Dankzij Wim Gijsen leerde ik dit jaar het genrefictie-ambacht waarderen. Laat nu net zijn doppelgänger de hoofdrol spelen in Western. Besnord en bescheiden bezwijkt de man onder zijn eigen dromen. Dat de Duits-Bulgaarse film überhaupt geen western ís, kunnen we een l’art pour l’art-witz noemen. Western is doordesemd van macrobiotische arthouse. Elke toenadering zorgt voor een verwijdering. Nóg meer verloren loopt Der Hauptmann rond. Hij belichaamt de oorlogswereld van WF Hermans, een toppunt van vuile schijn. Ik besluit dit blok echter met drie (in plaats van twee) S-en. The Snorkel levert ambachtelijk vakwerk met de figuurzaag, de openingsscène alleen al! Van mij mag er een remake komen, zoals ook Suspiria verrassend goed bleek. Op de huid gehuld in striemen bloed. Support the Girls, verzucht de kijker verbijsterd. Bujalski en zijn cast deconstrueren én destroyen de ellende met dubbel D. ‘Moving away from boobs into butts.’ Terugkijkend valt me op dat de films die me tegenwoordig het diepst raken nagenoeg allemaal uit Azië komen. Een verklaring heb ik niet paraat. Dat onverklaarbare accepteren is echter bijzonder Oosters (zoals Gijsen niet moe wordt te doceren). Ga de interne strijd aan en overstijg je ratio. Samurai Rebellion zit vol met zulke lessen. ‘Vader is vader. Ik ben mezelf.’ In I Was Born, But… verruilt een piepjonge Ozu gaandeweg oubollige komedie voor een bourdieuske ervaring van plaatsbesef. Pa valt van zijn voetstuk, maar is nog steeds pa. Méér moet hij ook niet zijn.
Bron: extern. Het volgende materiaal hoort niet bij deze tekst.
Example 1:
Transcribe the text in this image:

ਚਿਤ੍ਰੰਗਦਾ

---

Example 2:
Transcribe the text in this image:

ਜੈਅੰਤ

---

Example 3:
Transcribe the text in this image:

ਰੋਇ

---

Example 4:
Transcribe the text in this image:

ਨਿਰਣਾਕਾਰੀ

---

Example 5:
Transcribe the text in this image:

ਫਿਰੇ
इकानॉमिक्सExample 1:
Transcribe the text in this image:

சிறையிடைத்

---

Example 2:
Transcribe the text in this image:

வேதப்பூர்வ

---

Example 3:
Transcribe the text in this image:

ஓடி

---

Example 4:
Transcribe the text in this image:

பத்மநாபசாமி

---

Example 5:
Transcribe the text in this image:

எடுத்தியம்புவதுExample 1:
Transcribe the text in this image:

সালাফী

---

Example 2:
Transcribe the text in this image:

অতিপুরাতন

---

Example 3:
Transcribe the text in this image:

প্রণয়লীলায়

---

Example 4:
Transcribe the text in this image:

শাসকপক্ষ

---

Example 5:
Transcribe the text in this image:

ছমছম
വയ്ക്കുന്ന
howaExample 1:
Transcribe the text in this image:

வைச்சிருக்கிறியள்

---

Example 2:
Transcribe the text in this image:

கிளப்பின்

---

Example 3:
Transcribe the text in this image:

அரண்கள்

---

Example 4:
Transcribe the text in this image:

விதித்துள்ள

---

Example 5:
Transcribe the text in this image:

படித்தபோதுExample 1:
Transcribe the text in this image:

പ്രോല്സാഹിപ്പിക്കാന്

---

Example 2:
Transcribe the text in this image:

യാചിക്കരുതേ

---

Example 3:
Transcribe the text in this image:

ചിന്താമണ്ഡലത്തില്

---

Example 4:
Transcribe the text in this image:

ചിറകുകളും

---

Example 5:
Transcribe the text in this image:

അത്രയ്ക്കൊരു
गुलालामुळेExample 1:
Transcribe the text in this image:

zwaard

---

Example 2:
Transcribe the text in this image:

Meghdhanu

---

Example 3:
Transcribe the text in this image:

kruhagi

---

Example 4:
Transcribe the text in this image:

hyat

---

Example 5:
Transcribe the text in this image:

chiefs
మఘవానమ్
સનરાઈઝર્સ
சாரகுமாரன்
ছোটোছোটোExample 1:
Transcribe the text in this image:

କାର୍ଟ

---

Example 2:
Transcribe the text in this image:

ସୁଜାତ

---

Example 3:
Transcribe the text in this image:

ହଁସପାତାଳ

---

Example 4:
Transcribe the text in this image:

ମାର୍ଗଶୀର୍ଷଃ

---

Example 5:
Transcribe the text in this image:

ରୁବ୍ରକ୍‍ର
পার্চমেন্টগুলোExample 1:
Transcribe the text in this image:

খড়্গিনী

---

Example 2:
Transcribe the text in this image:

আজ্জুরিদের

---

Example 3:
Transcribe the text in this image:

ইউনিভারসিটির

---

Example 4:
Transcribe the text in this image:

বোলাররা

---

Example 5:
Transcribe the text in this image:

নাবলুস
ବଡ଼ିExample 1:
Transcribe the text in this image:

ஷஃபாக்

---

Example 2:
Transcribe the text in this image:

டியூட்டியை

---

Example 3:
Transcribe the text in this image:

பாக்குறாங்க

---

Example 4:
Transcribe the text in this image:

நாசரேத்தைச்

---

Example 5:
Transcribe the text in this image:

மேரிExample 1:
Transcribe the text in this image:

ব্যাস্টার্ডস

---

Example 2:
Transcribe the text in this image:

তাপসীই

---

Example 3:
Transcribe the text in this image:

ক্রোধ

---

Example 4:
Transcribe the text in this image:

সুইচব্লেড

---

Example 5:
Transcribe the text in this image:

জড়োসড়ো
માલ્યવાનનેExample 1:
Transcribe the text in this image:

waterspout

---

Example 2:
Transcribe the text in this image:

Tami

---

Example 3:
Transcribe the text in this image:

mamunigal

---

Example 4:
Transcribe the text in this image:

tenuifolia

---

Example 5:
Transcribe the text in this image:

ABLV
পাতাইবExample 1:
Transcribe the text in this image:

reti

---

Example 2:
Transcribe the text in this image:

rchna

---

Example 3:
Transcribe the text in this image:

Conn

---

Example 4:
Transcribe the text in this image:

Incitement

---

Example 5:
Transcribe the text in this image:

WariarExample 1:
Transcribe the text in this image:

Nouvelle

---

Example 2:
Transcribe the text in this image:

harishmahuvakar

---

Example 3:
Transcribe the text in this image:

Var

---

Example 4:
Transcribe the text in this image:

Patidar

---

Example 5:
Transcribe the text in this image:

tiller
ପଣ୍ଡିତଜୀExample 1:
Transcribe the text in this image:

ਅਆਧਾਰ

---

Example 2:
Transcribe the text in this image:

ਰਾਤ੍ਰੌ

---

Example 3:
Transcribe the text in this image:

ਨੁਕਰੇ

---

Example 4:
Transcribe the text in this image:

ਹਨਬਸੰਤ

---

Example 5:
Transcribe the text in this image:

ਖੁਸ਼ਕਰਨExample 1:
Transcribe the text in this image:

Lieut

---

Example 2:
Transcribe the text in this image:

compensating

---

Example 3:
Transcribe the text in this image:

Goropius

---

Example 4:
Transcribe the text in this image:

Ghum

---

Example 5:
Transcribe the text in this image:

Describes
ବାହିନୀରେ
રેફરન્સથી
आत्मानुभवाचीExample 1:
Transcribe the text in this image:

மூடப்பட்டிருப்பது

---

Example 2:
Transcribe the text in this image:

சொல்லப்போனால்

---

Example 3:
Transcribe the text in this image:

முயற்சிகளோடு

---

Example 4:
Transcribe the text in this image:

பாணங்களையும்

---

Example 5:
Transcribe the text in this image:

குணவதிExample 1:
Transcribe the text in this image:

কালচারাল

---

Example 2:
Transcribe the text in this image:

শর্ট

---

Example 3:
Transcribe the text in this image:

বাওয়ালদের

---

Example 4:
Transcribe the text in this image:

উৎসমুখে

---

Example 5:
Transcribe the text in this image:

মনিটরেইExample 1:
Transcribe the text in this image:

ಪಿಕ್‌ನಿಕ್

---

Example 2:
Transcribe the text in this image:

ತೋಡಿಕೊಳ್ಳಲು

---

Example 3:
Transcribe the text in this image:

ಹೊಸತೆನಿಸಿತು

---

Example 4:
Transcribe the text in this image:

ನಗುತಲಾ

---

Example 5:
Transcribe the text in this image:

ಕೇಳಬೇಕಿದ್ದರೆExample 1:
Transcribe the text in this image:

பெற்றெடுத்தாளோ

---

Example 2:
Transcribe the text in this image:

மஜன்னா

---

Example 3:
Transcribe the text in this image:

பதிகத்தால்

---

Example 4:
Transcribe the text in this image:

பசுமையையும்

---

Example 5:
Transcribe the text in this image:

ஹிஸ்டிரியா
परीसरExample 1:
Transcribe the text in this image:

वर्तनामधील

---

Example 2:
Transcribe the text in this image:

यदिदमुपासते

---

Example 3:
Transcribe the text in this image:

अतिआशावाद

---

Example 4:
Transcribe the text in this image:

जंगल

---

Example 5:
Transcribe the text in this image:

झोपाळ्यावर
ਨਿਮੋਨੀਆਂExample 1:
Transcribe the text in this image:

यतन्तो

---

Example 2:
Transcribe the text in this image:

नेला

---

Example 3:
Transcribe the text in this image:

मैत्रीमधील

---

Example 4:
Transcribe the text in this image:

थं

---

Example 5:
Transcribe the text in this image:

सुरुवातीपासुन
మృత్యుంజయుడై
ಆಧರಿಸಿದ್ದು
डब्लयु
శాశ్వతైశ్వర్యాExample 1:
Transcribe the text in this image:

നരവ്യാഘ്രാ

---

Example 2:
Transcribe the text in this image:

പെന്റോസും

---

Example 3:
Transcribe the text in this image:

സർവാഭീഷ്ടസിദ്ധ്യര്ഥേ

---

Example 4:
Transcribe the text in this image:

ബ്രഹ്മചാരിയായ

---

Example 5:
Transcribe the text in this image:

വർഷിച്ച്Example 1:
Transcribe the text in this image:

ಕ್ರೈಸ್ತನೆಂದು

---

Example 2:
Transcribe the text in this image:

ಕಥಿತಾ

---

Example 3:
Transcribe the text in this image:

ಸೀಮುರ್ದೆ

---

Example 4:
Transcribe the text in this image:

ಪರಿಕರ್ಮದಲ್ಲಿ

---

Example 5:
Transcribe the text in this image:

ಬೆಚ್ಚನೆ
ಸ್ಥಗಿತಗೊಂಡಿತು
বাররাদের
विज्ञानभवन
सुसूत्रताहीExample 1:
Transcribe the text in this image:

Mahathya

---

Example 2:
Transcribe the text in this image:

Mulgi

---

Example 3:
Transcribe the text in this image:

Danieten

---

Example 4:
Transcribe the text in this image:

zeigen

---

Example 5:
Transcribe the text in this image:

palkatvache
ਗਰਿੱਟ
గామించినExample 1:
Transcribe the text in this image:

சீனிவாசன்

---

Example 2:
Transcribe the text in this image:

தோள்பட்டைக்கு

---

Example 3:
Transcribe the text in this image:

Misschien durven Aziatische films ‘simpel-weg’ hermetischer te zijn, peinsde ik, terwijl ik méé met Night Is Short, Walk on Girl op zoek ging naar een boek. De Meester en de Margarita is er niets bij. Een ander voorbeeld van gedurfde narratologie ontdekken we in Center Stage, een hartverwarmend eerbetoon aan de Chinese steractrice Ruan Lingyu. De ‘feitasie’ levert docu, filosofie en melodrama ineen, en na handenvol scenes volgt steeds weer schrijnend ‘originele film kwijt.’ Het blokje WTF situeert zich uiteraard (ook) ferm in Azië, niemand zou iets anders verwachten. Een sensuele film Antiporno noemen, staaft dat keihard. Funky Forest – The First Contact is de meest anale ervaring van het filmjaar. Toegegeven, Europeanen kunnen ook een potje viespeuken als ze willen. Gräns trollt met verve, net zoals C’est arrivé près de chez vous met humeurige humor de reaguurders-lijkenpikkerij voorspelt. Ziek in de goede zin des woords. De Griekse SF-film Morning Patrol beweert doodleuk ‘blijf weg van cinema.’ Oude Europeanen vertrokken juist gretig naar de Droomfabriek, waar dependance Dawson City de tijd bevriest. Fritz Lang piekte echter een laatste keer in een heel ander Droomland, dat van het Indische Grabmal. Debra Paget doet een slangendans waar Rihanna’s oren nu nóg van gaan klapperen. ‘Ich bin deine Dienerin, deine Dienerin bin ich.’Het zomer-intermezzo – alhoewel in hoeverre kan in apocalyptisch hete tijden nog van een intermezzo gesproken worden? – verdiepte ik me in aanraders van Mark Cousins. De canon heb inmiddels wel gezien, maar soms betrap ik mezelf op een omissie. Battleship Potemkin, bijvoorbeeld, dat de kameraden tot een ‘groene revolutie’ kan inspireren. Het vlees rot in elk geval al… Politiek is een universum van eenvoud vergeleken met de Vrouw, zelfs meester-intellectueel (en vrouwenhater) JL Godard moet toegeven dat hij ‘maar 2 of 3 dingen over haar weet‘. Een vrouw die alles snapt van de camera, luistert naar de naam Marlene Dietrich. Shanghai Express blijkt haar beste film. Spreken hoeft niet eens, niemand smuilt zoals zij. Iemand die niet werkelijk kán spreken is La Noire de… In godardeske habitus gehuld, vertelt Sembène het verhaal van de immigrante. Gaaf en gebroken tegelijk. In de woorden van Pasolini’s Matteo: ‘Velen zijn geroepen, doch weinigen uitverkoren.’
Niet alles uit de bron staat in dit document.